• _Extrait à lire_:
**********

DIT qu’en cas d’empêchement, il sera pourvu au remplacement de l’expert par ordonnance rendue sur requête par le magistrat coordonnateur du Pôle social ;
RENVOIE l’affaire à l’audience de mise en état silencieuse du 19 Juin 2025 pour communication au greffe avant cette date des observations des parties après dépôt du rapport d’expertise, audience de procédure à laquelle les parties sont dispensées de comparaître ;
DIT que la société [11] devra adresser ses conclusions au tribunal et à la caisse dans les DEUX MOIS suivant la communication du rapport d’expertise ;
DIT que la [19] pourra répondre aux conclusions de la demanderesse dans les DEUX MOIS suivant la notification de ses conclusions ;
RESERVE les droits des parties ;
RESERVE les dépens ;
ORDONNE l’exécution provisoire de la présente décision.

**********

• _Travail à faire_:
(1) D'après l'extrait, à quelle audience l'affaire est-elle renvoyée ?
(2) Dans l'extrait, recopiez le passage allant de « DIT qu’en cas » jusqu'à « la présente décision. » inclus, en substituant « TROIS MOIS » à « DEUX MOIS ».
(3) Selon l'extrait, dans quel but l'affaire est-elle renvoyée à l'audience du 19 Juin 2025 ?

• _Données fournies_:

**********

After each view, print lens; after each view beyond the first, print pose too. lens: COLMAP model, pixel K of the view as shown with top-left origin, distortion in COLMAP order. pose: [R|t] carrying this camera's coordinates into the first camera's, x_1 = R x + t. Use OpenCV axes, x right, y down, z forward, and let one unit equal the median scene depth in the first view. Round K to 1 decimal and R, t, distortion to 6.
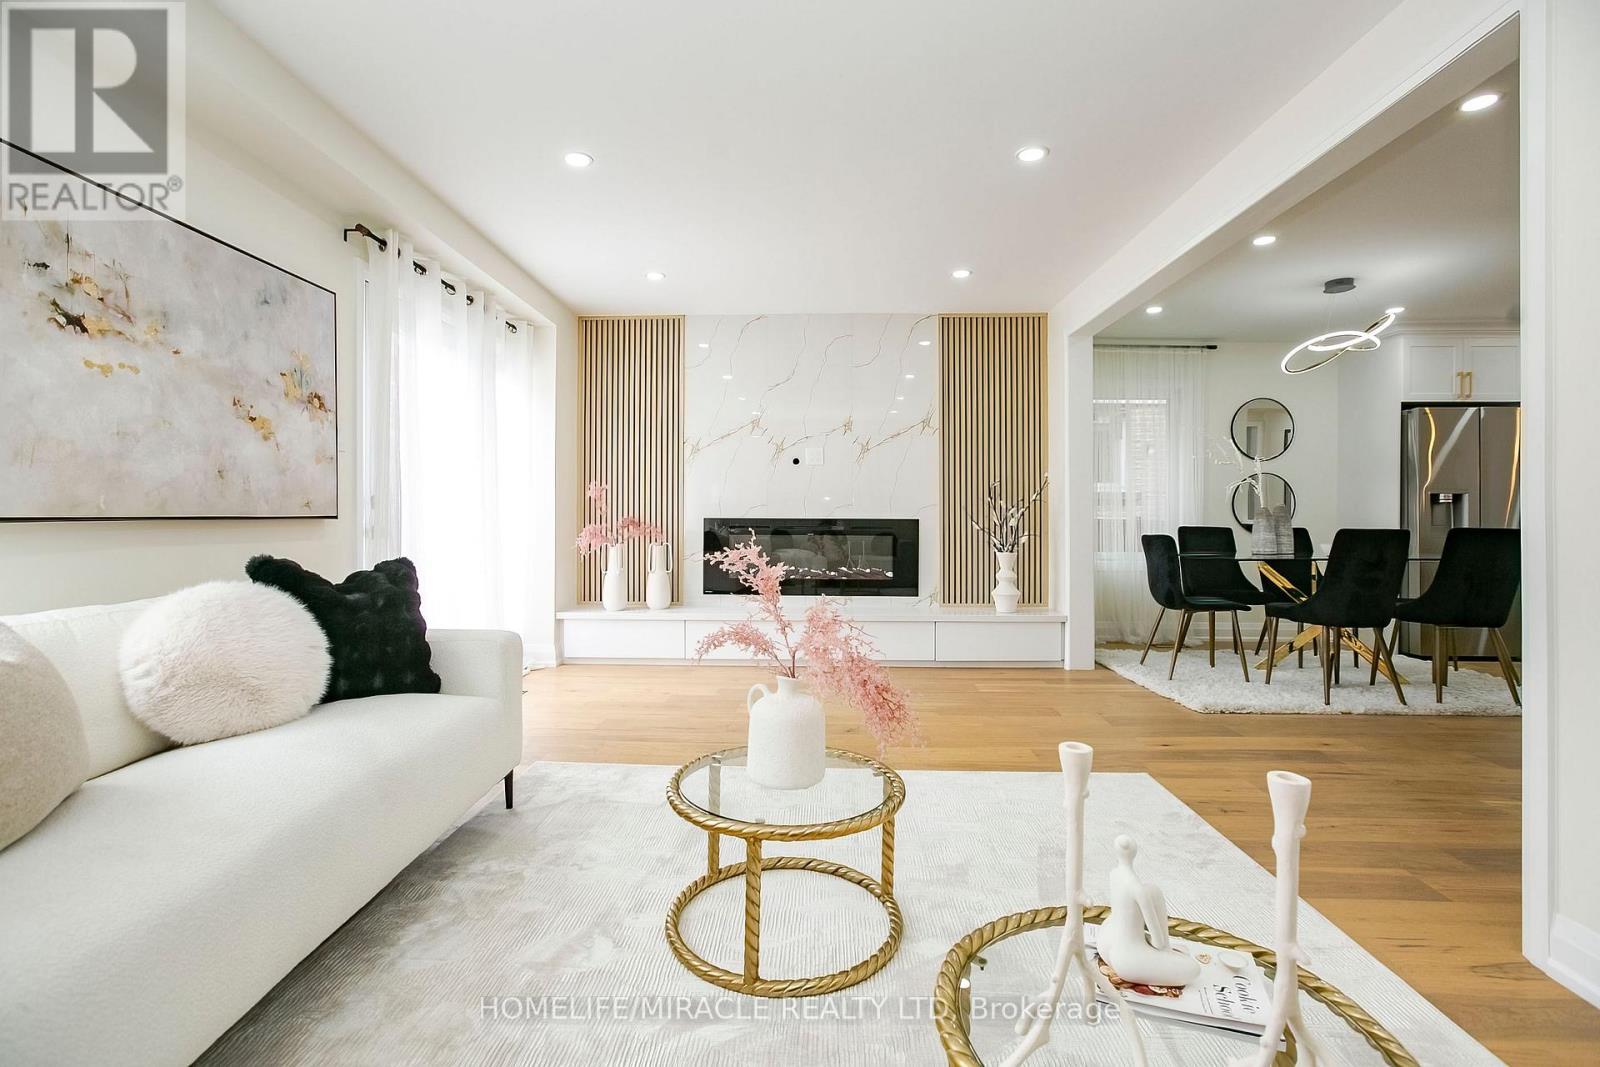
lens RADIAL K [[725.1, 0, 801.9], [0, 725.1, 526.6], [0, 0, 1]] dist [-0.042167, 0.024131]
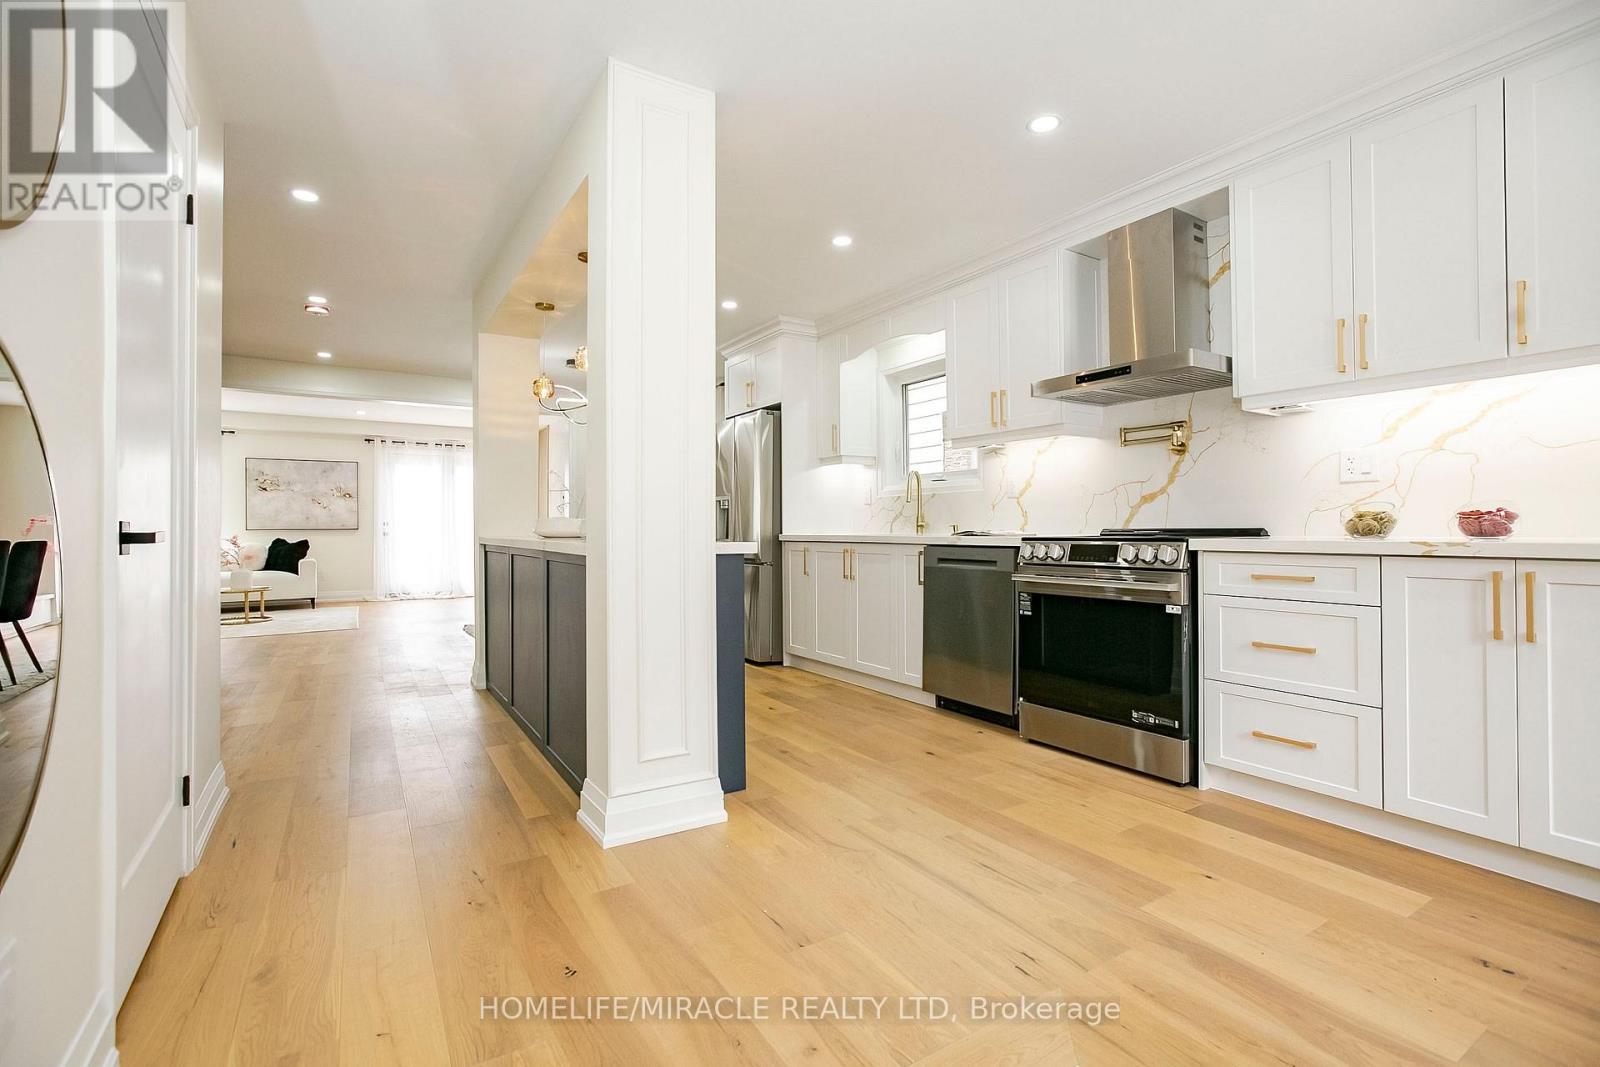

**********

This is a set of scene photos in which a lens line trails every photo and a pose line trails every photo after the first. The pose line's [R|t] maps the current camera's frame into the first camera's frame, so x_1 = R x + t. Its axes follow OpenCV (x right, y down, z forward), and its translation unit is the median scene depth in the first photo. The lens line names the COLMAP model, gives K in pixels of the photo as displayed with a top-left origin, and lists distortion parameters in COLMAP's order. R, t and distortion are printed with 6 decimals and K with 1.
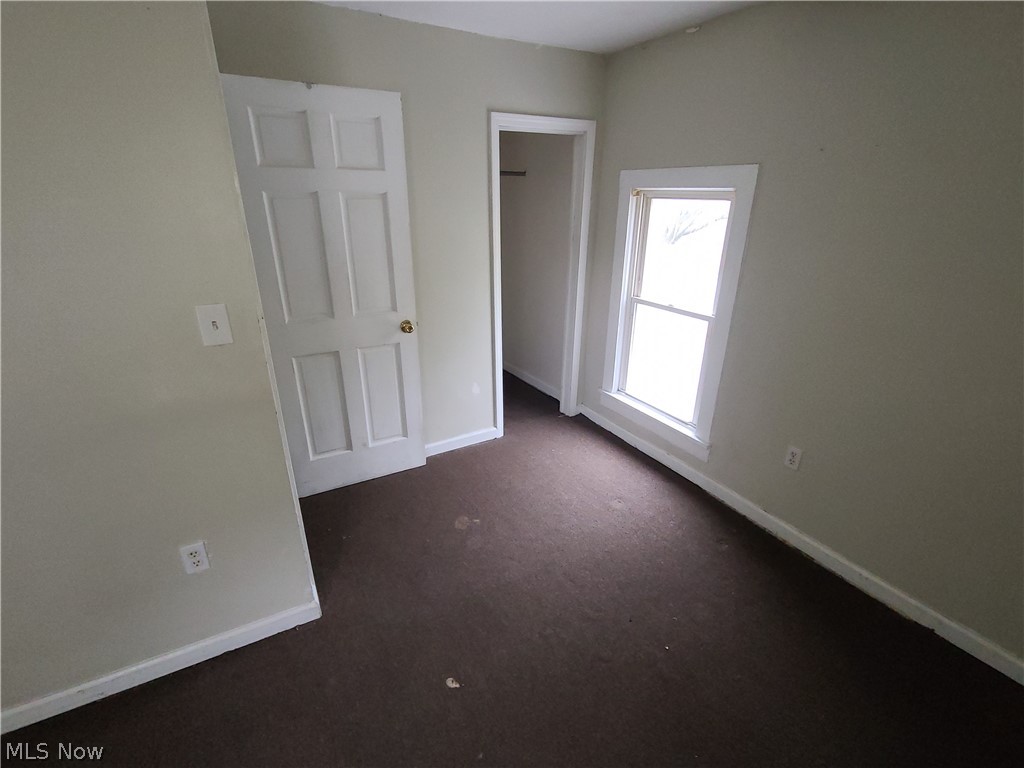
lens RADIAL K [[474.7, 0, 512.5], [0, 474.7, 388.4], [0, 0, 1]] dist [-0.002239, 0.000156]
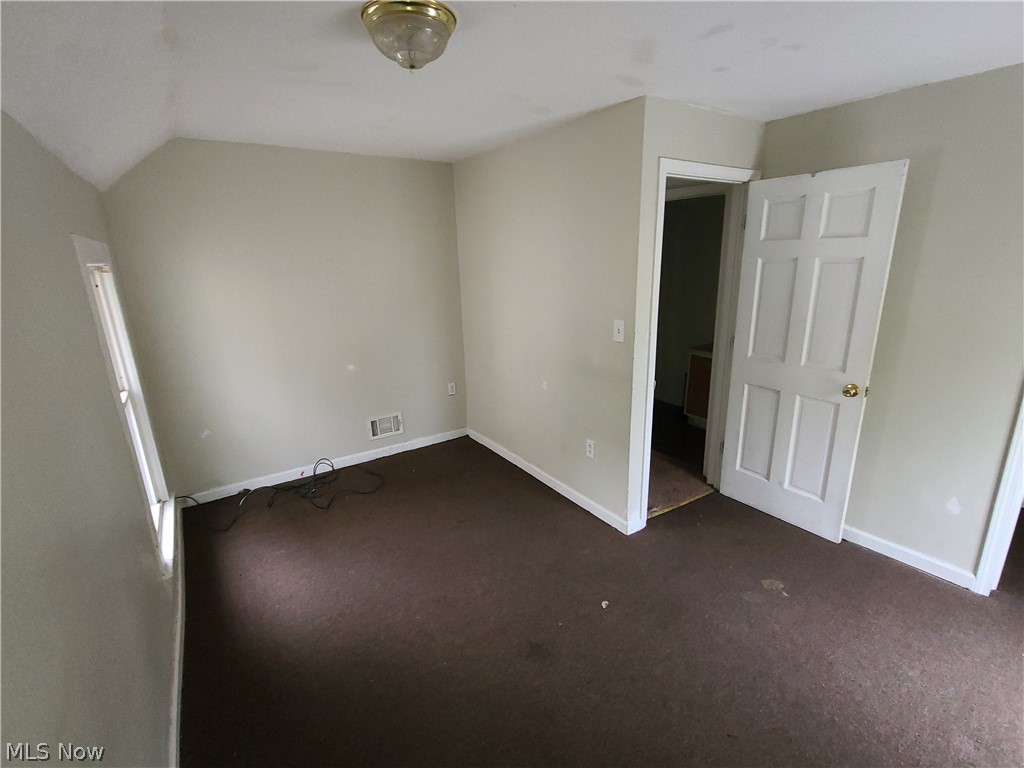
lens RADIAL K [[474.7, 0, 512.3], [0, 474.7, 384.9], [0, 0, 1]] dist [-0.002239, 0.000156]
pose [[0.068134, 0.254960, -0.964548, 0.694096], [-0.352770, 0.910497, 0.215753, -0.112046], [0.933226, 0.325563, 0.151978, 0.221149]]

**********

• _Corrigé des exercices_:
(1) À l'audience de mise en état silencieuse du 19 Juin 2025.

(2)
DIT qu’en cas d’empêchement, il sera pourvu au remplacement de l’expert par ordonnance rendue sur requête par le magistrat coordonnateur du Pôle social ;
RENVOIE l’affaire à l’audience de mise en état silencieuse du 19 Juin 2025 pour communication au greffe avant cette date des observations des parties après dépôt du rapport d’expertise, audience de procédure à laquelle les parties sont dispensées de comparaître ;
DIT que la société [11] devra adresser ses conclusions au tribunal et à la caisse dans les TROIS MOIS suivant la communication du rapport d’expertise ;
DIT que la [19] pourra répondre aux conclusions de la demanderesse dans les TROIS MOIS suivant la notification de ses conclusions ;
RESERVE les droits des parties ;
RESERVE les dépens ;
ORDONNE l’exécution provisoire de la présente décision.

(3) L'affaire y est renvoyée pour que les observations des parties soient communiquées au greffe avant cette date, après le dépôt du rapport d'expertise.